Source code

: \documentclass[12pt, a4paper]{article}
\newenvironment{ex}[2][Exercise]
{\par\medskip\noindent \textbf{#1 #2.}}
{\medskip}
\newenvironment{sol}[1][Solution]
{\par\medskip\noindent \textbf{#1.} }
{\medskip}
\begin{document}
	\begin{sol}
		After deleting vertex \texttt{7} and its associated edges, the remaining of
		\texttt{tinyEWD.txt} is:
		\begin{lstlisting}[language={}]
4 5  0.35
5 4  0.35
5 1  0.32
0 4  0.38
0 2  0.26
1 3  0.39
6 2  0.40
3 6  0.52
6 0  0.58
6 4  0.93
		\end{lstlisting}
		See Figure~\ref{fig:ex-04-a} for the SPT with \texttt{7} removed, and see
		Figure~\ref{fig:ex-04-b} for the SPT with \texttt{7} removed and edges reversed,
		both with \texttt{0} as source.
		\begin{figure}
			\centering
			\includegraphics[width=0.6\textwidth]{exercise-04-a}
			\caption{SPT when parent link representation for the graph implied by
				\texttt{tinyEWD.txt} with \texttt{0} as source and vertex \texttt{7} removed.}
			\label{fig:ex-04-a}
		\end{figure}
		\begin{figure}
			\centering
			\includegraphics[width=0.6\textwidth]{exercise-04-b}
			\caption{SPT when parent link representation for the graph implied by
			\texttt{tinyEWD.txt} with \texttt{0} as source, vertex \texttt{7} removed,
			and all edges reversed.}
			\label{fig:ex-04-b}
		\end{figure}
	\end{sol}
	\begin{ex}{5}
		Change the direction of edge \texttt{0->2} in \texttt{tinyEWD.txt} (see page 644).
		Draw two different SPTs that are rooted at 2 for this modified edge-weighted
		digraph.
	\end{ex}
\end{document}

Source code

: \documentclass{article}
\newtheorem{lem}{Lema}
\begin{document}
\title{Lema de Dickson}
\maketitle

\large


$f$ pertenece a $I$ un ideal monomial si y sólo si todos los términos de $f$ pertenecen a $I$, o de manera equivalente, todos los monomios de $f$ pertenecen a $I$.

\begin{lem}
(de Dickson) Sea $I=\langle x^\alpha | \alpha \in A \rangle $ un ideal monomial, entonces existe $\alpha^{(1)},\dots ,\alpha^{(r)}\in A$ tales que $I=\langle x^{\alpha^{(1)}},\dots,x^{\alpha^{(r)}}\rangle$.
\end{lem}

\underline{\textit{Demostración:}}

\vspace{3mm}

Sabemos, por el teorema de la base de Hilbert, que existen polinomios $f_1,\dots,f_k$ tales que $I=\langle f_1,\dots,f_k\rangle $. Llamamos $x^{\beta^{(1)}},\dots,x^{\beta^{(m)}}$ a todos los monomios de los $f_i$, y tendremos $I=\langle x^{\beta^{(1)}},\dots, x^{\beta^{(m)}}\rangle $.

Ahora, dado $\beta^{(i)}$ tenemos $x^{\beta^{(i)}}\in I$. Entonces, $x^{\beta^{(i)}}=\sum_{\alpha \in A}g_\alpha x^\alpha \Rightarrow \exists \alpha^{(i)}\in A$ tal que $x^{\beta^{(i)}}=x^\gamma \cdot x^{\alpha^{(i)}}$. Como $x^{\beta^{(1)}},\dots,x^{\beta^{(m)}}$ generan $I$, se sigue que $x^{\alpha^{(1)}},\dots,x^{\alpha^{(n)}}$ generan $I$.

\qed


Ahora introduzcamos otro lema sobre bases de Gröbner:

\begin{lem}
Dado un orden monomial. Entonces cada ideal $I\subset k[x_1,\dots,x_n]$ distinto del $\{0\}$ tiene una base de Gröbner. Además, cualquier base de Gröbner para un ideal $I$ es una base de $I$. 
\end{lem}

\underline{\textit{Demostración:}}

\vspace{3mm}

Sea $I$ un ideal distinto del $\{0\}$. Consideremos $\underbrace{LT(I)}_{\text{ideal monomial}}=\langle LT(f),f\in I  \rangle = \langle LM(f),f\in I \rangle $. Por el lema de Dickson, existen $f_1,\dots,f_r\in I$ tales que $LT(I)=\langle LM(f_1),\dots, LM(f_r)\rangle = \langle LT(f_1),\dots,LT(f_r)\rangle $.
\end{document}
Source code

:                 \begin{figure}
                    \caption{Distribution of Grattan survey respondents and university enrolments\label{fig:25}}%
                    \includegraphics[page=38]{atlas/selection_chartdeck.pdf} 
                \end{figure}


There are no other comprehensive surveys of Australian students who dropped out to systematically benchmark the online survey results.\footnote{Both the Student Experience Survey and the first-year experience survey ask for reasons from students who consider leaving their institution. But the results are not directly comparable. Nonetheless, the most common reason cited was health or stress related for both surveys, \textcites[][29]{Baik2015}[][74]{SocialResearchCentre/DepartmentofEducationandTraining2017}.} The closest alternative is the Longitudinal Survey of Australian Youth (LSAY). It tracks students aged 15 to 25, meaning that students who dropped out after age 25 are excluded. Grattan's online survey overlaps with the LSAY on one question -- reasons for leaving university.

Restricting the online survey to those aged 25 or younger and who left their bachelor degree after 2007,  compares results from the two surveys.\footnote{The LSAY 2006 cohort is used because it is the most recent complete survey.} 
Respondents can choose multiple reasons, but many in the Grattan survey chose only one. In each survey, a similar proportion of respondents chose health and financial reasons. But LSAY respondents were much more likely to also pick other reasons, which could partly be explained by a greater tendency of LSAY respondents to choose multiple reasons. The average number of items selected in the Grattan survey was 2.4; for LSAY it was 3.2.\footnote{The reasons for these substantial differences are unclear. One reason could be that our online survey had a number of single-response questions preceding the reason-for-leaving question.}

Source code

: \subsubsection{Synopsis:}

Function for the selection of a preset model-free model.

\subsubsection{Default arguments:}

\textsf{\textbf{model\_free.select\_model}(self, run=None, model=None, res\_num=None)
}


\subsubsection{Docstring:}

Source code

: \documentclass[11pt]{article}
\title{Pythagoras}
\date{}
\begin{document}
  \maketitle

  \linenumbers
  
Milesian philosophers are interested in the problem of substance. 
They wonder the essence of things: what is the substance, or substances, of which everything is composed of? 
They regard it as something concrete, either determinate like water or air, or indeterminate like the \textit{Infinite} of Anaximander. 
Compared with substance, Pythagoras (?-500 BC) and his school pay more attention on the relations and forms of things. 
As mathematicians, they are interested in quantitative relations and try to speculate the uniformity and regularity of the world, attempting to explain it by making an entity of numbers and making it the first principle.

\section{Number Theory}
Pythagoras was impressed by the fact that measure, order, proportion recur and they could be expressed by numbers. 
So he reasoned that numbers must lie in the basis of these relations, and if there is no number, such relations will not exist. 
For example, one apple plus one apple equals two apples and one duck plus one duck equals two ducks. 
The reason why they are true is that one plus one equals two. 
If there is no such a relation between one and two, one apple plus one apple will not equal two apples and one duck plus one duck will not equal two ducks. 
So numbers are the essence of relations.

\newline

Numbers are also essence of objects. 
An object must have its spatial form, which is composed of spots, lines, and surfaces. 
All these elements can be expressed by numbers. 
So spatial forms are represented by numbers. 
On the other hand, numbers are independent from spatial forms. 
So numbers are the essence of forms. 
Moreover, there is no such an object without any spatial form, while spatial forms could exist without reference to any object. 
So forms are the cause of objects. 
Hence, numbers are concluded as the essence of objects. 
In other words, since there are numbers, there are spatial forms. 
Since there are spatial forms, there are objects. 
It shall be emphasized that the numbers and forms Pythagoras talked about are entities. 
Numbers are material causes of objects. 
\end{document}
══════
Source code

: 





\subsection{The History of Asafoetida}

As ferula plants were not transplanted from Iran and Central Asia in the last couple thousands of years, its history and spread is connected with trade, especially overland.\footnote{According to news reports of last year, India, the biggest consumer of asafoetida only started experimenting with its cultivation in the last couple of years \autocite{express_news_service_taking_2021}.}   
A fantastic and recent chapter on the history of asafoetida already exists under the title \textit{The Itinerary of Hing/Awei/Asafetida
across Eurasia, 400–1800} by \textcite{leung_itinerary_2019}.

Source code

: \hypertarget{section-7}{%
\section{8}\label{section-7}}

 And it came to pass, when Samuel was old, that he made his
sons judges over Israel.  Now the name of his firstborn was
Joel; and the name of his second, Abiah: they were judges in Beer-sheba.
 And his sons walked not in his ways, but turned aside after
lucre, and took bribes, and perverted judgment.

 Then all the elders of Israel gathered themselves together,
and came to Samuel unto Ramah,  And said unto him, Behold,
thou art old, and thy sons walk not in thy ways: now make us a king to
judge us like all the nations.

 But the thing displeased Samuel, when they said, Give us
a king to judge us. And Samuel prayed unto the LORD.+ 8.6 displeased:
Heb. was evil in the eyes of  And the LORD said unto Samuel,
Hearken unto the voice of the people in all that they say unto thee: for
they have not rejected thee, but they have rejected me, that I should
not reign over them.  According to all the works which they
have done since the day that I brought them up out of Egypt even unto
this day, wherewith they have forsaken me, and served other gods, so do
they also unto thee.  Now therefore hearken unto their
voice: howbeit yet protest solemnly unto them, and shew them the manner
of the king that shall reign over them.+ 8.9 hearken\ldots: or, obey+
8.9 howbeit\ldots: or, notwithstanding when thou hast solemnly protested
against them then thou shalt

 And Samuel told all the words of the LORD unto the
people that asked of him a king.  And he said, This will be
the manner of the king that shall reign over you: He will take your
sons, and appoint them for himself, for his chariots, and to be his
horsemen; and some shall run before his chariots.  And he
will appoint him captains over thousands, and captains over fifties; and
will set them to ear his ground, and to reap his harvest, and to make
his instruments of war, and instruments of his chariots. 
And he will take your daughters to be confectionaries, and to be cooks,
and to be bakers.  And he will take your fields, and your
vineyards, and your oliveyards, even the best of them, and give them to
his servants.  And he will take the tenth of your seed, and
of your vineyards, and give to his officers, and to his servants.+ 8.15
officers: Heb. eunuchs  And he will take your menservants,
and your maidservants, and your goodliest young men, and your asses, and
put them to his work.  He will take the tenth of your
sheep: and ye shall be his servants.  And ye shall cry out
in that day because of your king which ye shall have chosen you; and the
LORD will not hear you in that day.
══════
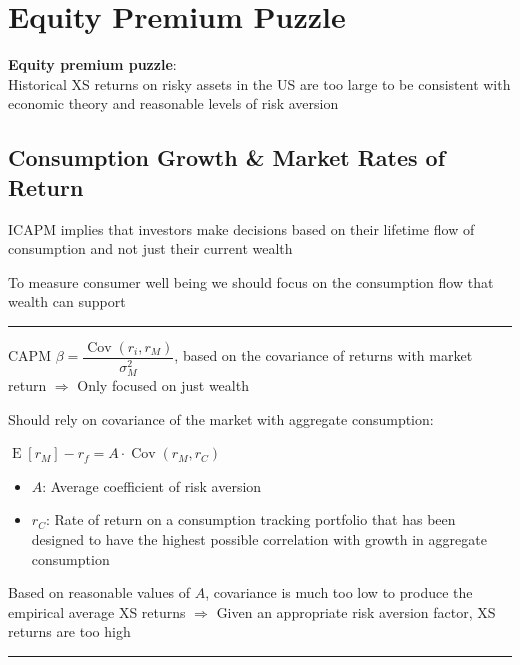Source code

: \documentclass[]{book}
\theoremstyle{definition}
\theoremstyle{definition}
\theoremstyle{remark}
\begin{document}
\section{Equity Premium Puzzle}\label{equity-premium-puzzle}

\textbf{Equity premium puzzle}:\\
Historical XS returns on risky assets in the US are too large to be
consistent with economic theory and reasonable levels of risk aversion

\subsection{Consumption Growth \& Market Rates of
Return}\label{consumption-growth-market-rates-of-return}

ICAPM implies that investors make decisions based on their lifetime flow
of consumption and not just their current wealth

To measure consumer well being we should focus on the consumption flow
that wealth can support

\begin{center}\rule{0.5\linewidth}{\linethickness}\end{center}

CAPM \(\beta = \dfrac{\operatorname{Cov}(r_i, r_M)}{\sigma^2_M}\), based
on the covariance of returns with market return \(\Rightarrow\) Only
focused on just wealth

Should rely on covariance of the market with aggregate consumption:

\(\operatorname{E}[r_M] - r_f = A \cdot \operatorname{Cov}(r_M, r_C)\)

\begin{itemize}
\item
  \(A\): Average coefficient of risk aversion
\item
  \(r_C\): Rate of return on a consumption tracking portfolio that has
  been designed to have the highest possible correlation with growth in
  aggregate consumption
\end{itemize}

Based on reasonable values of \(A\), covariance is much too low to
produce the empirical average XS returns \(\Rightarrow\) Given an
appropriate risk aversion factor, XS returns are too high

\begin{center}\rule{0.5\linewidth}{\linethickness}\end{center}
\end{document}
══════
Reading through the records above, report each line in which the string "todos" is found.

$f$ pertenece a $I$ un ideal monomial si y sólo si todos los términos de $f$ pertenecen a $I$, o de manera equivalente, todos los monomios de $f$ pertenecen a $I$.
Sabemos, por el teorema de la base de Hilbert, que existen polinomios $f_1,\dots,f_k$ tales que $I=\langle f_1,\dots,f_k\rangle $. Llamamos $x^{\beta^{(1)}},\dots,x^{\beta^{(m)}}$ a todos los monomios de los $f_i$, y tendremos $I=\langle x^{\beta^{(1)}},\dots, x^{\beta^{(m)}}\rangle $.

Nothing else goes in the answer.